Firma NuScale Power prezentuje w pełni bezpieczny, osiedlowy reaktor jądrowy

Kompaktowe reaktory jądrowe nowej generacji od NuScale mają zaspokoić nasze wszelkie potrzeby energetyczne. W takie technologie od dawna inwestuje np. Bill Gates. Teraz mają one szansę wejść do masowego użytku.

Chociaż energetyka jądrowa jest rozwijana na całym świecie od dziesięcioleci, to są kraje, które z niej rezygnują na rzecz technologii pozyskiwania energii ze źródeł odnawialnych. Wiele krajów jednak wciąż widzi w niej ogromny potencjał, a to za sprawą najnowszych technologii.

Reaktory jądrowe nowej generacji mają cechować się kompaktowymi rozmiarami i funkcjonować na zubożony uran lub tor. Już teraz są one nie tylko o wiele bezpieczniejsze od tradycyjnie wykorzystywanych, ale również mogą być instalowane na miejskich osiedlach i dostarczać energię elektryczną bezpośrednio dla mieszkańców.

Reklama

Bill Gates i wielu współpracujących z nim miliarderów twierdzą, że energia jądrowa może idealnie nadać się do pomocy w walce z coraz szybciej postępującymi zmianami klimatycznymi. Jest to jedyne bezwęglowe, skalowalne źródło energii, dostępne 24 godziny na dobę. Wszystkie problemy związane z zagrożeniem wynikającym z energii jądrowej, możemy rozwiązać dzięki innowacjom. To już się dzieje.

[Zapisane rekordy]
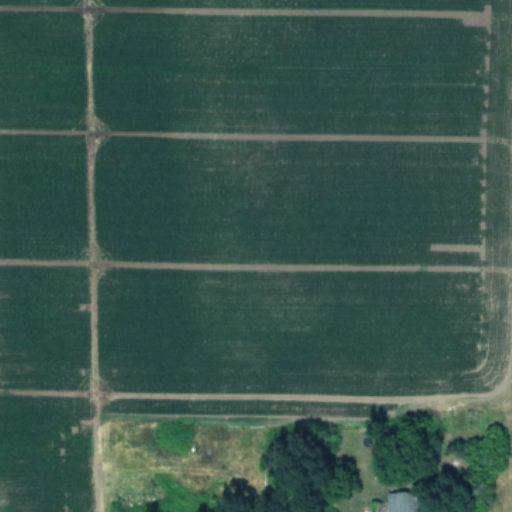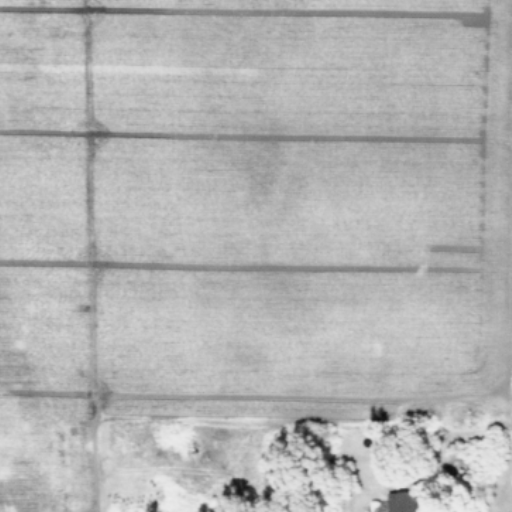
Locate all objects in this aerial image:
crop: (256, 256)
building: (397, 502)
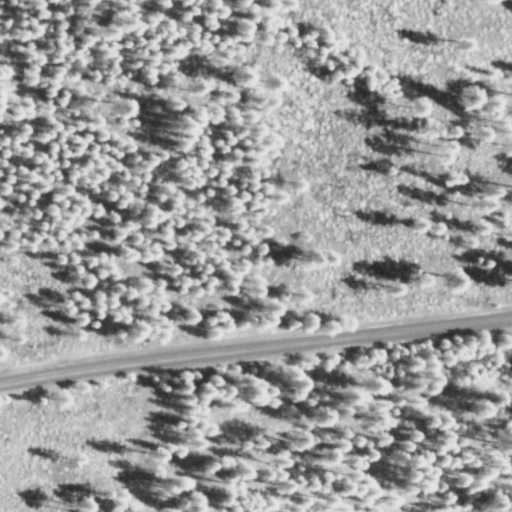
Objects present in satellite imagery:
road: (255, 354)
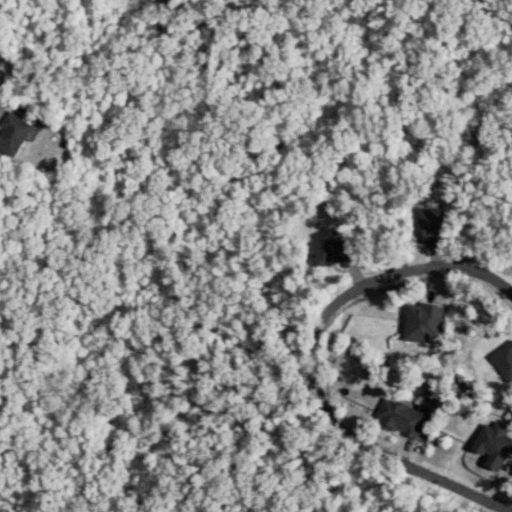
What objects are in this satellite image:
building: (14, 133)
building: (429, 224)
building: (335, 250)
building: (422, 322)
building: (503, 360)
road: (317, 364)
road: (291, 383)
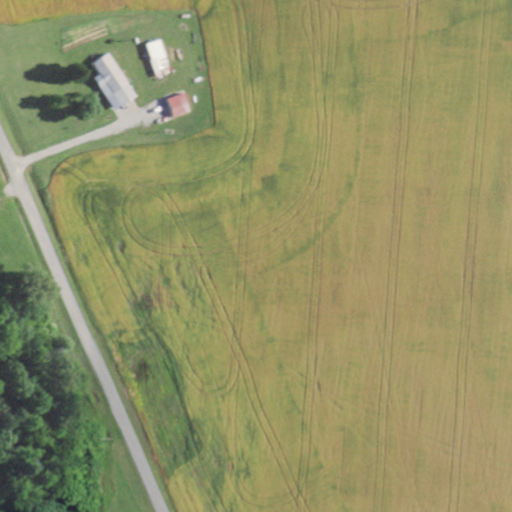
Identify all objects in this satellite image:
building: (154, 60)
building: (109, 83)
building: (176, 107)
road: (80, 325)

◆ ZADANIA DO WYKONANIA
(a) Przepisz fragment tekstu o reaktorach jądrowych od słów „Reaktory jądrowe nowej generacji mają” aż do słów „bezpośrednio dla mieszkańców.” włącznie, zamieniając „uran” na „pluton”.
(b) Powtórz dokładnie wszystkie wiersze zapisanych rekordów, pomijając w odpowiedzi obrazy.
Rekordy nie mają żadnego związku z tekstem o reaktorach jądrowych.

◆ ROZWIĄZANIA
(a)
Reaktory jądrowe nowej generacji mają cechować się kompaktowymi rozmiarami i funkcjonować na zubożony pluton lub tor. Już teraz są one nie tylko o wiele bezpieczniejsze od tradycyjnie wykorzystywanych, ale również mogą być instalowane na miejskich osiedlach i dostarczać energię elektryczną bezpośrednio dla mieszkańców.

(b)
Locate all objects in this aerial image:
crop: (256, 256)
building: (397, 502)
Objects present in satellite imagery:
road: (255, 354)
What objects are in this satellite image:
building: (14, 133)
building: (429, 224)
building: (335, 250)
building: (422, 322)
building: (503, 360)
road: (317, 364)
road: (291, 383)
Identify all objects in this satellite image:
building: (154, 60)
building: (109, 83)
building: (176, 107)
road: (80, 325)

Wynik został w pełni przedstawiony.